Demokraten wollen Memecoin verbieten – und könnten Erfolg haben
Sollten die Demokraten bei den Kongresswahlen im Herbst die Mehrheit zurückgewinnen, könnten sie ein schnelles Gesetzgebungsverfahren einleiten, um Trump und seiner Familie zu verbieten, von dem umstrittenen Token zu profitieren. Ethiker und Politiker kritisieren seit Langem die Vermischung von Politik und Finanzgeschäften.
Zitat eines Ethik-Experten:
„Ein Präsident, der persönlich von einem Memecoin profitiert, untergräbt das Vertrauen in die Integrität der Regierung. Das ist ein klarer Interessenkonflikt.“
Millionenumsätze – aber der Wert des Tokens stürzt ab
Laut Berichten hat die Trump-Familie mit dem Memecoin bereits über 280 Millionen Dollar eingenommen. Doch der Wert des Tokens ist seit seinem Höchststand stark gefallen. Anleger, die auf den Hype aufgesprungen sind, erleiden massive Verluste.
Wie kam es zu dem Memecoin-Projekt?
- Januar 2025: Trump startet seinen offiziellen Memecoin vor der Amtseinführung.
- Profit für die Familie: Trump und seine Angehörigen verdienen Millionen durch den Verkauf und die Promotion des Tokens.

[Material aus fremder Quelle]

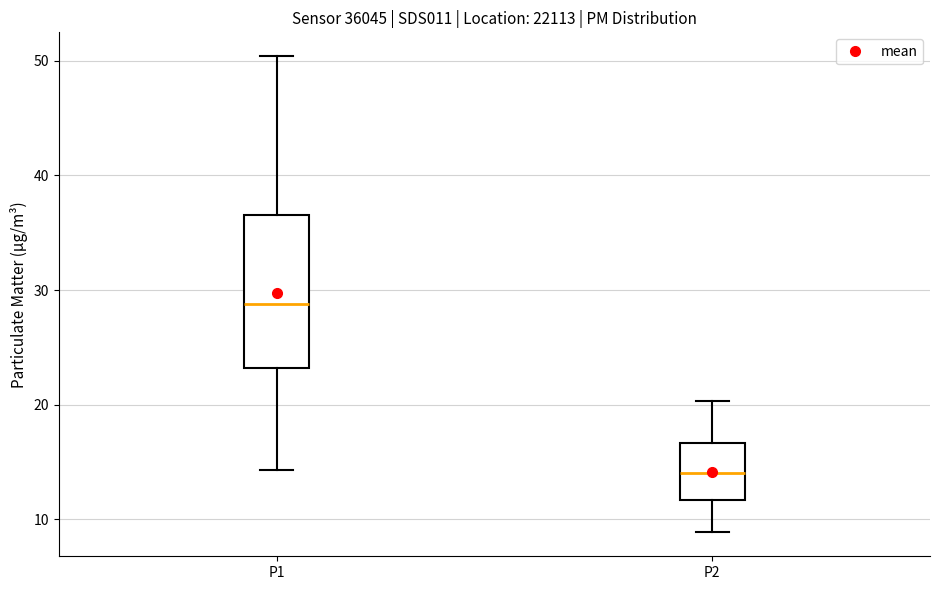

Reading left to right, transcribe this box plot: for each box, give where its median line is, the range the box spans, and where its two whiskers end, as read against the y-axis. The values are not printed on the chart, so give them approximately, as read against the axis.

P1: median 29, box 23 to 37, whiskers 14 to 50
P2: median 14, box 12 to 17, whiskers 9 to 20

- Kritik von Ethikern: Der Token wird als „schmutziges Geschäft“ bezeichnet, das die Grenzen zwischen Politik und Finanzmarkt verwischt.

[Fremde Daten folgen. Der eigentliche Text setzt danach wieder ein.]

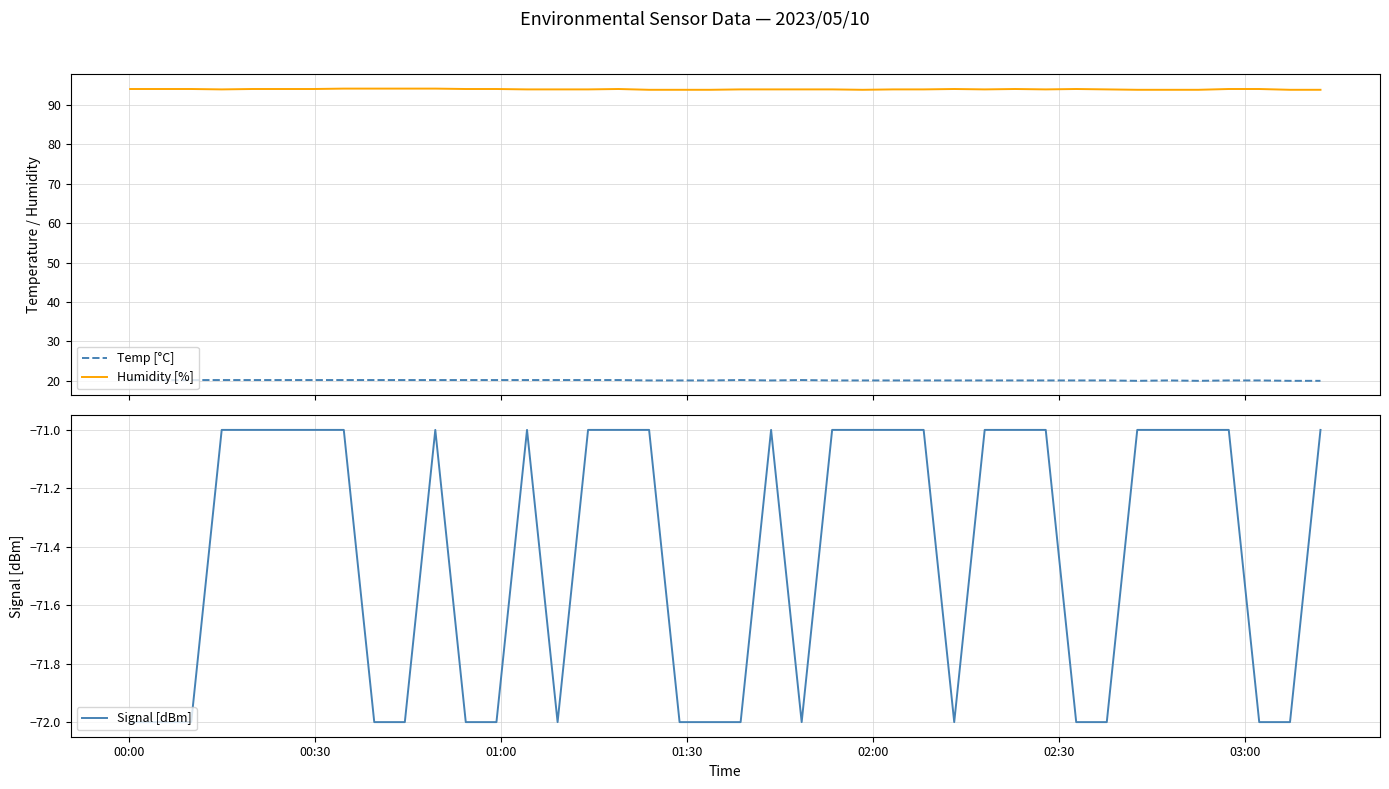

What is the lowest value of the Signal [dBm] series?

-72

- Politische Gegenwehr: Demokraten planen ein Verbot, falls sie die Kongressmehrheit zurückerobern.
Was bedeutet das für Anleger und die Krypto-Branche?

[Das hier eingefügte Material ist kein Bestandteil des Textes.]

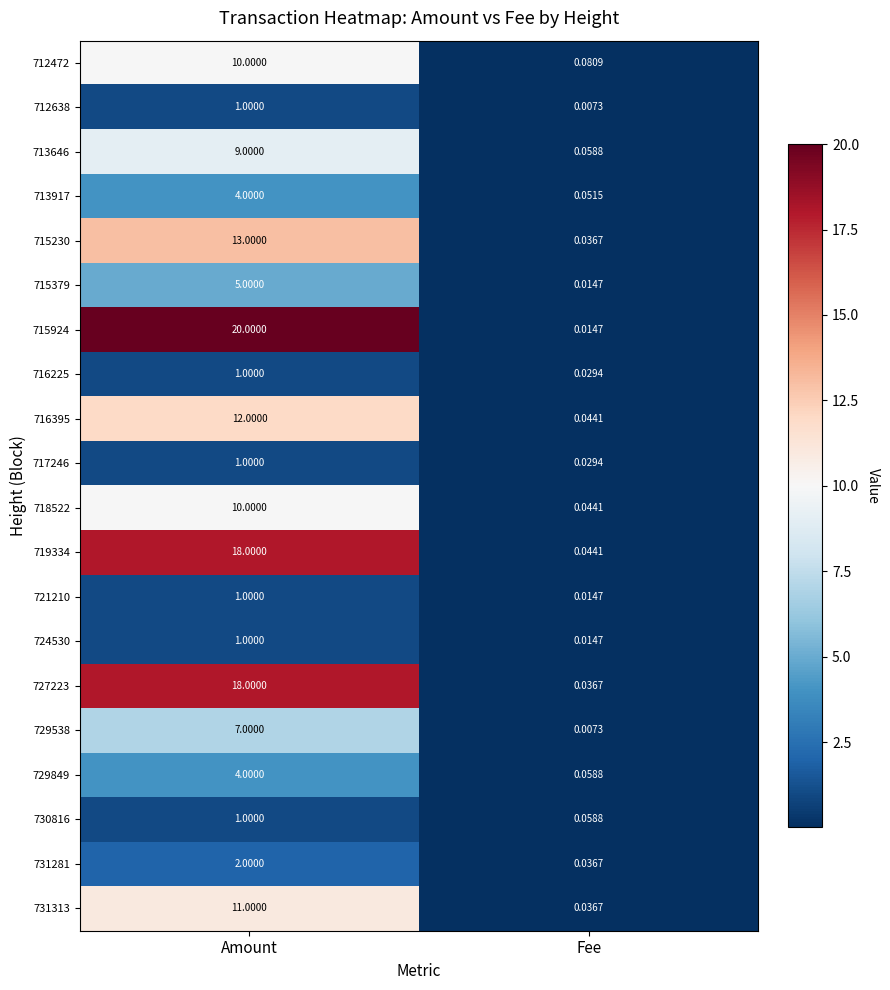

Which category has the highest value in the 716395 series?

Amount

Der Fall Trump-Memecoin zeigt die Risiken von politischen Kryptowährungen. Während einige Investoren auf schnelle Gewinne hofften, stehen viele nun vor hohen Verlusten. Sollte ein Verbot kommen, könnte dies den Token endgültig wertlos machen.
Experten warnen davor, dass solche Projekte das Vertrauen in Kryptowährungen weiter beschädigen könnten – besonders, wenn sie mit politischen Machtstrukturen verbunden sind.